» **REQUEST**
Every entry that follows should be written out again exactly.
--- START ---
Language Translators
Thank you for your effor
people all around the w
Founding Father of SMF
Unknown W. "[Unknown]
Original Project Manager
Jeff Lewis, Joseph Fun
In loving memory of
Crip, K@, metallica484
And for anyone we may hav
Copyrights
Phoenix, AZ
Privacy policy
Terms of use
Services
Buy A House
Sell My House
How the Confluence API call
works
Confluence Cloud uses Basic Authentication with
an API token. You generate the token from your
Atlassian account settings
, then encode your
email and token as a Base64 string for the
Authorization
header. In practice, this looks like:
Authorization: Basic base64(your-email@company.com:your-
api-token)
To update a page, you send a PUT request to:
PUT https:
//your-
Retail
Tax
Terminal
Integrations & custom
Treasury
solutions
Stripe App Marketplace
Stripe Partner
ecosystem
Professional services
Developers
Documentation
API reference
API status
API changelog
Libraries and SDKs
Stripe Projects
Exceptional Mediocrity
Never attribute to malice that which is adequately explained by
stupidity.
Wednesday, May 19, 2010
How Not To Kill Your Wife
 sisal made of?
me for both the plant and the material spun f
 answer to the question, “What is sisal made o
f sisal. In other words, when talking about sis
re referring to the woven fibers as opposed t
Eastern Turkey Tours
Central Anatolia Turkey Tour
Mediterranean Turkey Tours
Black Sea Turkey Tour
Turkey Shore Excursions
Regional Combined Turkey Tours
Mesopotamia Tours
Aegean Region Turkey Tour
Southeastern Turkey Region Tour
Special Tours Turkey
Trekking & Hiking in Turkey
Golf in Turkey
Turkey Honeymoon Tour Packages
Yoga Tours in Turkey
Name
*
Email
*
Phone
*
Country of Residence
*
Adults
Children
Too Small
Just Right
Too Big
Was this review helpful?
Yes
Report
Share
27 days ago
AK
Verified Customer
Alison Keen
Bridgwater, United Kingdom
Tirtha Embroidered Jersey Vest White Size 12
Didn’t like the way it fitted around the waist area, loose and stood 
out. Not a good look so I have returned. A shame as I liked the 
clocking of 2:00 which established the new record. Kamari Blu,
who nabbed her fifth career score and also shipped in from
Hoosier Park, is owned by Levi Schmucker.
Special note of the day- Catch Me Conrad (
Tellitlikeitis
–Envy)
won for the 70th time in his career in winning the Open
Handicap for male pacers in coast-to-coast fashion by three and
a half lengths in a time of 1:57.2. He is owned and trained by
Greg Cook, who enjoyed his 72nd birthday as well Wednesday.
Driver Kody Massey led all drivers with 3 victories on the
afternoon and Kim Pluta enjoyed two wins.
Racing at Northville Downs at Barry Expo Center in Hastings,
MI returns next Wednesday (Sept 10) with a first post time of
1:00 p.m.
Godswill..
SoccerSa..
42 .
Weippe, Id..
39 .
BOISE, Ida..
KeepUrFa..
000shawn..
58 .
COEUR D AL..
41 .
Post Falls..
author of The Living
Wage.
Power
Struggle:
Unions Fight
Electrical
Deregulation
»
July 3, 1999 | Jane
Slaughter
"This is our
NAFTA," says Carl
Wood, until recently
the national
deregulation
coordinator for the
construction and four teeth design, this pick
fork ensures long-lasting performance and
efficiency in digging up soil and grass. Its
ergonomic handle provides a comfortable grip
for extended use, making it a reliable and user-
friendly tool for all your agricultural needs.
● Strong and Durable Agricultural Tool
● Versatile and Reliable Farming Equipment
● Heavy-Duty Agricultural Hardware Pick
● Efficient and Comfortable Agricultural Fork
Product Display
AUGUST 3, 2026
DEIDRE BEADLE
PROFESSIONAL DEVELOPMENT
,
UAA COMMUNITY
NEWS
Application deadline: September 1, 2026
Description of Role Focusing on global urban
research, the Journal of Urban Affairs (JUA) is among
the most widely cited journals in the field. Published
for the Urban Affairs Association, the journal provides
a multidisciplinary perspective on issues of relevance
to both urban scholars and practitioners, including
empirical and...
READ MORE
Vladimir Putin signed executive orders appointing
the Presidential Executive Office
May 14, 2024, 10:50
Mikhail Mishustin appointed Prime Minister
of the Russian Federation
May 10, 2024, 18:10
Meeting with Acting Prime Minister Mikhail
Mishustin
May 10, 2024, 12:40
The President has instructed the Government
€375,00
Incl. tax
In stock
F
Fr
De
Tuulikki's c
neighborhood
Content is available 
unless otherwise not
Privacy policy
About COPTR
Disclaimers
--- END ---
» **ANSWER SECTION**
Language Translators
Thank you for your effor
people all around the w
Founding Father of SMF
Unknown W. "[Unknown]
Original Project Manager
Jeff Lewis, Joseph Fun
In loving memory of
Crip, K@, metallica484
And for anyone we may hav
Copyrights
Phoenix, AZ
Privacy policy
Terms of use
Services
Buy A House
Sell My House
How the Confluence API call
works
Confluence Cloud uses Basic Authentication with
an API token. You generate the token from your
Atlassian account settings
, then encode your
email and token as a Base64 string for the
Authorization
header. In practice, this looks like:
Authorization: Basic base64(your-email@company.com:your-
api-token)
To update a page, you send a PUT request to:
PUT https:
//your-
Retail
Tax
Terminal
Integrations & custom
Treasury
solutions
Stripe App Marketplace
Stripe Partner
ecosystem
Professional services
Developers
Documentation
API reference
API status
API changelog
Libraries and SDKs
Stripe Projects
Exceptional Mediocrity
Never attribute to malice that which is adequately explained by
stupidity.
Wednesday, May 19, 2010
How Not To Kill Your Wife
 sisal made of?
me for both the plant and the material spun f
 answer to the question, “What is sisal made o
f sisal. In other words, when talking about sis
re referring to the woven fibers as opposed t
Eastern Turkey Tours
Central Anatolia Turkey Tour
Mediterranean Turkey Tours
Black Sea Turkey Tour
Turkey Shore Excursions
Regional Combined Turkey Tours
Mesopotamia Tours
Aegean Region Turkey Tour
Southeastern Turkey Region Tour
Special Tours Turkey
Trekking & Hiking in Turkey
Golf in Turkey
Turkey Honeymoon Tour Packages
Yoga Tours in Turkey
Name
*
Email
*
Phone
*
Country of Residence
*
Adults
Children
Too Small
Just Right
Too Big
Was this review helpful?
Yes
Report
Share
27 days ago
AK
Verified Customer
Alison Keen
Bridgwater, United Kingdom
Tirtha Embroidered Jersey Vest White Size 12
Didn’t like the way it fitted around the waist area, loose and stood 
out. Not a good look so I have returned. A shame as I liked the 
clocking of 2:00 which established the new record. Kamari Blu,
who nabbed her fifth career score and also shipped in from
Hoosier Park, is owned by Levi Schmucker.
Special note of the day- Catch Me Conrad (
Tellitlikeitis
–Envy)
won for the 70th time in his career in winning the Open
Handicap for male pacers in coast-to-coast fashion by three and
a half lengths in a time of 1:57.2. He is owned and trained by
Greg Cook, who enjoyed his 72nd birthday as well Wednesday.
Driver Kody Massey led all drivers with 3 victories on the
afternoon and Kim Pluta enjoyed two wins.
Racing at Northville Downs at Barry Expo Center in Hastings,
MI returns next Wednesday (Sept 10) with a first post time of
1:00 p.m.
Godswill..
SoccerSa..
42 .
Weippe, Id..
39 .
BOISE, Ida..
KeepUrFa..
000shawn..
58 .
COEUR D AL..
41 .
Post Falls..
author of The Living
Wage.
Power
Struggle:
Unions Fight
Electrical
Deregulation
»
July 3, 1999 | Jane
Slaughter
"This is our
NAFTA," says Carl
Wood, until recently
the national
deregulation
coordinator for the
construction and four teeth design, this pick
fork ensures long-lasting performance and
efficiency in digging up soil and grass. Its
ergonomic handle provides a comfortable grip
for extended use, making it a reliable and user-
friendly tool for all your agricultural needs.
● Strong and Durable Agricultural Tool
● Versatile and Reliable Farming Equipment
● Heavy-Duty Agricultural Hardware Pick
● Efficient and Comfortable Agricultural Fork
Product Display
AUGUST 3, 2026
DEIDRE BEADLE
PROFESSIONAL DEVELOPMENT
,
UAA COMMUNITY
NEWS
Application deadline: September 1, 2026
Description of Role Focusing on global urban
research, the Journal of Urban Affairs (JUA) is among
the most widely cited journals in the field. Published
for the Urban Affairs Association, the journal provides
a multidisciplinary perspective on issues of relevance
to both urban scholars and practitioners, including
empirical and...
READ MORE
Vladimir Putin signed executive orders appointing
the Presidential Executive Office
May 14, 2024, 10:50
Mikhail Mishustin appointed Prime Minister
of the Russian Federation
May 10, 2024, 18:10
Meeting with Acting Prime Minister Mikhail
Mishustin
May 10, 2024, 12:40
The President has instructed the Government
€375,00
Incl. tax
In stock
F
Fr
De
Tuulikki's c
neighborhood
Content is available 
unless otherwise not
Privacy policy
About COPTR
Disclaimers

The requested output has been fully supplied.